Anadolu’da hiçbir şey sıradan değil. Binlerce yılın tanıklığını yapmış, bu kök bu dal, yağmurla bulutun kaç dansı medeniyete bereket olmuş, mahsul olmuş güneşin şefkatinde ne filizler yeşermiş, kan olmuş can olmuş Anadolu’ya.
Biz de bu eşsiz topraklarda lavantanın izini sürerken, zengin bir Anadolu medeniyeti olan Luvilerle tanıştık.
Antik çağın eşsiz iki tanığının ruhundan ilham alarak, hem Luvileri hem de onların ritüellerinde kullandıklarını bildiğimiz lavantayı, birlikte bu günlere taşıyalım istedik.
Antik çağın eşsiz iki tanığı:
"LUVİLAVANT”
Luvilavant, aşkla yaratılmış romantik bir markadır.
İçinde bir tutam Anadolu sevgisi,
Bir tutam lavanta üreten çiftçimize destek aşkı,
Bir tutam sizi mutlu etme çabamız bulunmaktadır.
LUVİLER
Luviler, yaklaşık olarak M.Ö. 2200’lerde, yani Hititlerden çok daha önceleri, Anadolu’ya göçle gelmiş, Anadolu’nun en eski ve önemli kavimlerinden biridir.
Yüzyıllarca bu topraklara kültür hizmeti vermiş çalışkan ve üretken bir halktır.
Luvi varlığının en güçlü temsil edildiği yerin, Güney Anadolu yanında Kizzuvatna ülkesi olduğu çoğu araştırmacı tarafından düşünülmektedir.
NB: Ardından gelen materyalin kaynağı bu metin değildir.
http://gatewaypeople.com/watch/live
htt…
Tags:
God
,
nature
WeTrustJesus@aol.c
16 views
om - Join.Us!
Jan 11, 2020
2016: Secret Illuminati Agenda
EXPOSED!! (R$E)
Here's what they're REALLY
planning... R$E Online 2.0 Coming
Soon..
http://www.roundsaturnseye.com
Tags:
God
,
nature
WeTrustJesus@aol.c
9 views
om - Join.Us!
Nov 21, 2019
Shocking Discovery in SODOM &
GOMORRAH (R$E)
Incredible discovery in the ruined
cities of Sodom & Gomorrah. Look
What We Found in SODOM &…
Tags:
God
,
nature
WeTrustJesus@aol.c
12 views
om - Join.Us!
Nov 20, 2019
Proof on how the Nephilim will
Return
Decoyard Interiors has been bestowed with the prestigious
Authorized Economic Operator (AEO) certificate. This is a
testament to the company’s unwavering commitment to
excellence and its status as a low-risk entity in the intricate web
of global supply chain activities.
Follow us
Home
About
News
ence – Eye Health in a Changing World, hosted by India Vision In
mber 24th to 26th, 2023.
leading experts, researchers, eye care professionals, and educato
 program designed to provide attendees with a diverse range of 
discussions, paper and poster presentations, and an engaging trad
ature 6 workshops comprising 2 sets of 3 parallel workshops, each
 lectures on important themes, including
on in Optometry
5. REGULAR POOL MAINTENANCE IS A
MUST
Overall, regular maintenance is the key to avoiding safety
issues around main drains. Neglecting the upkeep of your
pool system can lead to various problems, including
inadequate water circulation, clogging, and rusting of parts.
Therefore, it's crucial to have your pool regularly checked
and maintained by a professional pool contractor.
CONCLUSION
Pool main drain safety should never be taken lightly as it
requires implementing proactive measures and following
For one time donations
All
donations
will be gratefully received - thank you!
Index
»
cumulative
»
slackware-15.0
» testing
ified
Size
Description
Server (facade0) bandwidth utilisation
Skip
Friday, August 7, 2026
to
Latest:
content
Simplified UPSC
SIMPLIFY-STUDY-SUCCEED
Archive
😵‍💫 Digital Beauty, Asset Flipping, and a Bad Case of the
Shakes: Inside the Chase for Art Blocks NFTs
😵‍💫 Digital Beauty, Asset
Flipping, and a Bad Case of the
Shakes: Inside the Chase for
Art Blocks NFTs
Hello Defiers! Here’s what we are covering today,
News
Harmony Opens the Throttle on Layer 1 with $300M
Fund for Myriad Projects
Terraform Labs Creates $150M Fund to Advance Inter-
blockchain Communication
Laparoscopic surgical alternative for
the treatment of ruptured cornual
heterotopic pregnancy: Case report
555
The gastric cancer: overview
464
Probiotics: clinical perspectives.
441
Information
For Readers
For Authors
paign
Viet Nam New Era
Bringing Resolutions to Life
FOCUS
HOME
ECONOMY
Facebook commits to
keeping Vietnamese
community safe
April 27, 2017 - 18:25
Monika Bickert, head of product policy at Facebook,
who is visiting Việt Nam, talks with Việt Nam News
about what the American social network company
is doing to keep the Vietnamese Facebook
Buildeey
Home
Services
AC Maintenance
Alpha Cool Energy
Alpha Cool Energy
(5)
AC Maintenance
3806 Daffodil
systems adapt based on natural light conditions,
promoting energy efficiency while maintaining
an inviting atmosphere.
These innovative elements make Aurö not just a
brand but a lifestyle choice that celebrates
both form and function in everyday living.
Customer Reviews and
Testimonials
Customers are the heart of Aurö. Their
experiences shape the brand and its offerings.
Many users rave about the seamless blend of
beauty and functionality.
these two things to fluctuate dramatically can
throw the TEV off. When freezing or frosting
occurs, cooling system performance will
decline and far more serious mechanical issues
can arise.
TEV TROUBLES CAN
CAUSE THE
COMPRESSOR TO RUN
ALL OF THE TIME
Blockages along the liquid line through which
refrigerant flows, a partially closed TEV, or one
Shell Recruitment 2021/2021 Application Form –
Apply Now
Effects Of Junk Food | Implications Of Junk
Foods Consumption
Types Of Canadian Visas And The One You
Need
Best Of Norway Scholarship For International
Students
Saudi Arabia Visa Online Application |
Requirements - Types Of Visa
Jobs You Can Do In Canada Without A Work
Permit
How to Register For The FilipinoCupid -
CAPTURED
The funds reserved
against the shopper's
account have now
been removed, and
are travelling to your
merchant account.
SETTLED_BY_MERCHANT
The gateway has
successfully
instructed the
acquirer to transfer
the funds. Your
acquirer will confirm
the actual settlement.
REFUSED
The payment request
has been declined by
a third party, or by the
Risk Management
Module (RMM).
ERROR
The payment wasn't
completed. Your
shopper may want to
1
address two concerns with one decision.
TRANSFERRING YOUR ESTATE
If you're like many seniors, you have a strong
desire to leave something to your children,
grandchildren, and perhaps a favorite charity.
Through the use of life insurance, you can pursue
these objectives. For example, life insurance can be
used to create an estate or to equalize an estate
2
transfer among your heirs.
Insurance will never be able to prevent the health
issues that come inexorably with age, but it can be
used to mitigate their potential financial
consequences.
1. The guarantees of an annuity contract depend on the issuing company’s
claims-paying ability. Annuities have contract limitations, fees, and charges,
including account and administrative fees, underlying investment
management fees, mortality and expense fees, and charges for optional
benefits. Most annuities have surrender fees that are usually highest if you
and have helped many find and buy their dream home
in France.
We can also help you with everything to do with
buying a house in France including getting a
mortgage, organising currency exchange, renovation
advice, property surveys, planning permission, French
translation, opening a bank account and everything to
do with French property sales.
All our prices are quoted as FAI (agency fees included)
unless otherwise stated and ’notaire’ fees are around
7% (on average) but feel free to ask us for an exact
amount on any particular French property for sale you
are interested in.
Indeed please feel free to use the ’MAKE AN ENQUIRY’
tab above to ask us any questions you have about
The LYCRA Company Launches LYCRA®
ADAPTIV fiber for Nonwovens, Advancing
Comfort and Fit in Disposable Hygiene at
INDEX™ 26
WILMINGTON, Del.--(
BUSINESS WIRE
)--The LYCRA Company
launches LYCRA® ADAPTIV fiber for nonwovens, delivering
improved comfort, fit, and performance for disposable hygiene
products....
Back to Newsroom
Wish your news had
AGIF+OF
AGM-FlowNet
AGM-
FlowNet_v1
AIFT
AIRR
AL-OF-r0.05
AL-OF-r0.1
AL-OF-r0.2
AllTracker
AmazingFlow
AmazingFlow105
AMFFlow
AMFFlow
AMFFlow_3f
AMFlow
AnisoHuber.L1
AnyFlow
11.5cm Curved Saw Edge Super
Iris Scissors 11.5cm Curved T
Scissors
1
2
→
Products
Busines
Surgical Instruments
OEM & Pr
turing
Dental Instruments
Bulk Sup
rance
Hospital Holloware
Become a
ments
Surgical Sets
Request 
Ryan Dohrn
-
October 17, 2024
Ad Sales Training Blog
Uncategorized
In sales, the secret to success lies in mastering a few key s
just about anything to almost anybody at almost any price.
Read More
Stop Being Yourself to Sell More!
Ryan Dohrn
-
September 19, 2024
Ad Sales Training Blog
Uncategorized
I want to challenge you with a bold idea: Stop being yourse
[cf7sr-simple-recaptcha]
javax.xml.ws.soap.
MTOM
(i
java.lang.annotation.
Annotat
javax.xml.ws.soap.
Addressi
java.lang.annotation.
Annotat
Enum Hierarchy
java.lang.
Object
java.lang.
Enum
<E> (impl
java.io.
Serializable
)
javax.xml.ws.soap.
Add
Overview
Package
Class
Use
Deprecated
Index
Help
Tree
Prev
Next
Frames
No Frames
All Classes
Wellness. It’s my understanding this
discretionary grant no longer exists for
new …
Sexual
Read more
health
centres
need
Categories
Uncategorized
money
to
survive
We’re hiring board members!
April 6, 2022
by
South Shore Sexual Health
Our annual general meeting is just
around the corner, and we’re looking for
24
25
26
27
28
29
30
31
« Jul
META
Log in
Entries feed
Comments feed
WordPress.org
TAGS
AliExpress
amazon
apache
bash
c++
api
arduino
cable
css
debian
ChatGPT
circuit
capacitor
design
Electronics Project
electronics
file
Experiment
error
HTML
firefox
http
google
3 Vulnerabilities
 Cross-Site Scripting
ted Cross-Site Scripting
Kizzuvatna sonradan Kilikya, bugün yakın zamana kadar Çukurova olarak bilinen ve bereketliliğiyle ün yapan bölgedir.
Luviler, Babil ve Hititlerden aldıkları çivi yazısı yanında resim yazısı da kullanmışlardır.
Önemli buluntu yerleri arasında, Karatepe Aslantaş Açık Hava Müzesi, Yüreğir, Kral Muvatalli’nin Sirkeli Kaya Kabartması Hemite Kaya Kabartması, Mersin ve Tarsus bulunmaktadır.